» **Study text**
====
ICRA’s performance was stellar from margins and earnings perspective. While revenue is tracking our growth estimate (12% yoy) for full‐year, the 9m EBITDA and PAT stands at 85% and 81% of our FY22 estimates. So, earnings estimates for FY22‐24 have been revised upwards by 5‐6%. The positive surprises have been coming from a largely unaffected traction in fresh business and wallet share gains, notwithstanding pursued pricing corrections. The growth in ICRA Analytics is also sustaining at higher levels courtesy persistent flow of outsourcing from the parent (Moody’s share in revenue at near 80%). Key monitorable would be a) acceleration in rating volumes, b) attrition impact on growth/margins, c) revenue flow from Moody’s in ICRA Analytics and d) utilization of cash which has been increasing (we reckon dividend payout will be increased). Valuation is below long‐term mean at 24x FY24 P/E, and thus can re‐rate on such strong performances. Upgrade to BUY with enhanced 12m PT of Rs4300.  

 

Consolidated performance

* Revenue came in‐line at Rs866mn (up 5% qoq/12% yoy) – share of Rating & Research business fell to multi‐quarter low of 58% (60% in Q2 FY22 and 63% in Q3 FY21).   

* EBITDA beat of 30% (abs. growth of 53% qoq/43% yoy).

* EBITDA margin at multi‐year high of 40% (improved 13 ppt qoq/9 ppt yoy).  

* PAT 18% higher than estimate (up 28% qoq/27% yoy), despite marginal decline in other income.    

* Cash & Inv. balance increases from Rs7.9bn to Rs8.2bn (25% of M‐cap).

 

Rating & Research segment performance

* Revenues largely flat qoq and annual growth slowed to 4% from 10% in H1 FY22.
====
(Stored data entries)
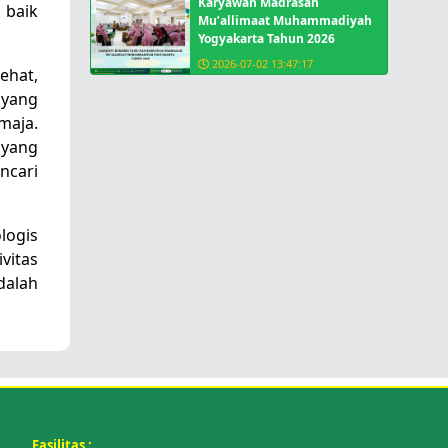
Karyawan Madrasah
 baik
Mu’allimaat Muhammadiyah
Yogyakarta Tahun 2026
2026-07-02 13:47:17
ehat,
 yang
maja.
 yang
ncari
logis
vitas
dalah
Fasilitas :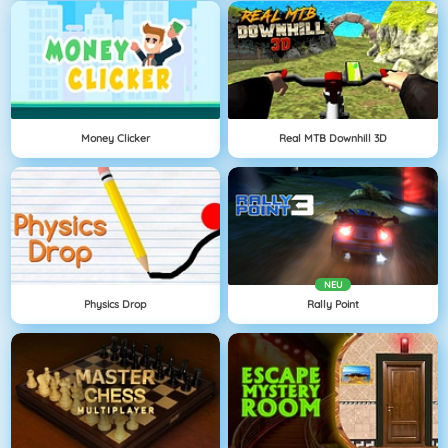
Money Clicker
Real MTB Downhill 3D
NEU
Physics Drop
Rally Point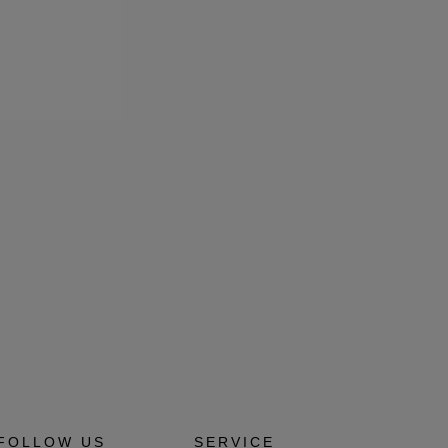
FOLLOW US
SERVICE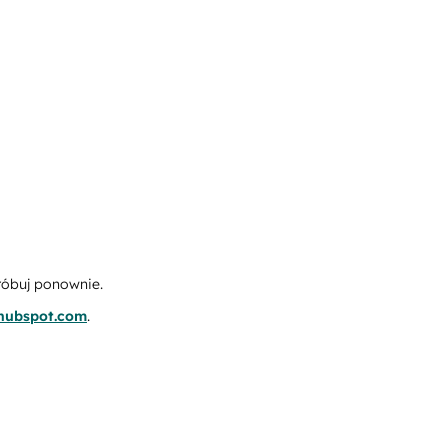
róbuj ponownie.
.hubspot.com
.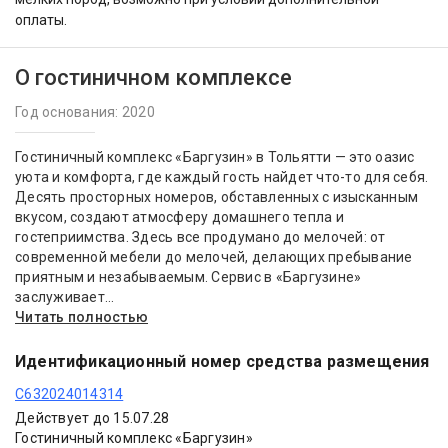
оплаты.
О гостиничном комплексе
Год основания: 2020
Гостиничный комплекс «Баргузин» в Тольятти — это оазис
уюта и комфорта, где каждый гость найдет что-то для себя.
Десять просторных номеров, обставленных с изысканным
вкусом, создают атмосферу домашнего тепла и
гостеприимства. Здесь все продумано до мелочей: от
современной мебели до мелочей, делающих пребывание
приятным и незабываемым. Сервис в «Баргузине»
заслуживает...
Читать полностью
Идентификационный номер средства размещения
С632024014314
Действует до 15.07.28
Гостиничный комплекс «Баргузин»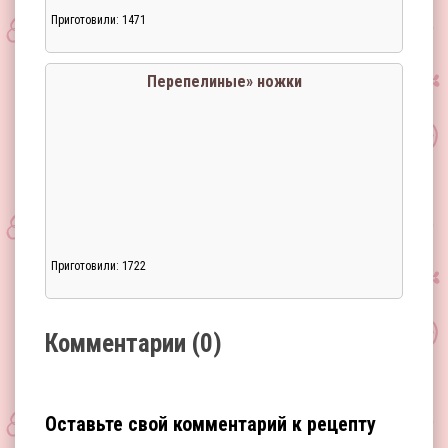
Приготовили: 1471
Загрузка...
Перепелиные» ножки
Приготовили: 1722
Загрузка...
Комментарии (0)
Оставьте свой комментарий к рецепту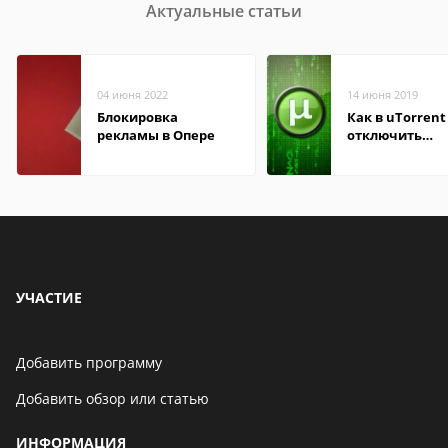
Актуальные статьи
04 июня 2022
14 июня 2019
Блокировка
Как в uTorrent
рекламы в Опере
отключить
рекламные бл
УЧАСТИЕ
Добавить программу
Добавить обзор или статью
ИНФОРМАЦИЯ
====
» **Work instructions**
A. In the ICRA earnings text, what 12-month price target comes with the upgrade to BUY?
B. Pick up the ICRA earnings text after its final sentence and keep writing.
These records were drawn from a different source than the text.

» **Answers to the problems**
A. Rs4300.

B.
* Key revenue drivers were 1) traction in fresh business and 2) pricing improvement driven by management’s persistent efforts to align pricing framework with the strong franchise value.

* Segmental PBT jumps 2.2x qoq and margin to 30% from 14%.   

* Key margin drivers were 1) continuance of pricing led growth and 2) sharp fall in employee cost qoq due to a) decline in employee base since March 2021 on account of increased attrition and b) presence of significant variable payouts during H1 to rein in attrition.     

 

ICRA Analytics performance highlights

* Revenue growth accelerates to 25% yoy from 22% yoy in H1 FY22, led by continued growth momentum in outsourcing services (88% of revenues).   

* Segmental PBT grows 25% qoq/75% yoy with margin improving by 6 ppt qoq/14 ppt yoy.  

* Outsourcing services revenues grew by 32% yoy on the back of more business from existing clients and addition of new clients.  

* Key margin drivers were 1) operating leverage and 2) turnaround in profitability of consulting business (12% of revenue).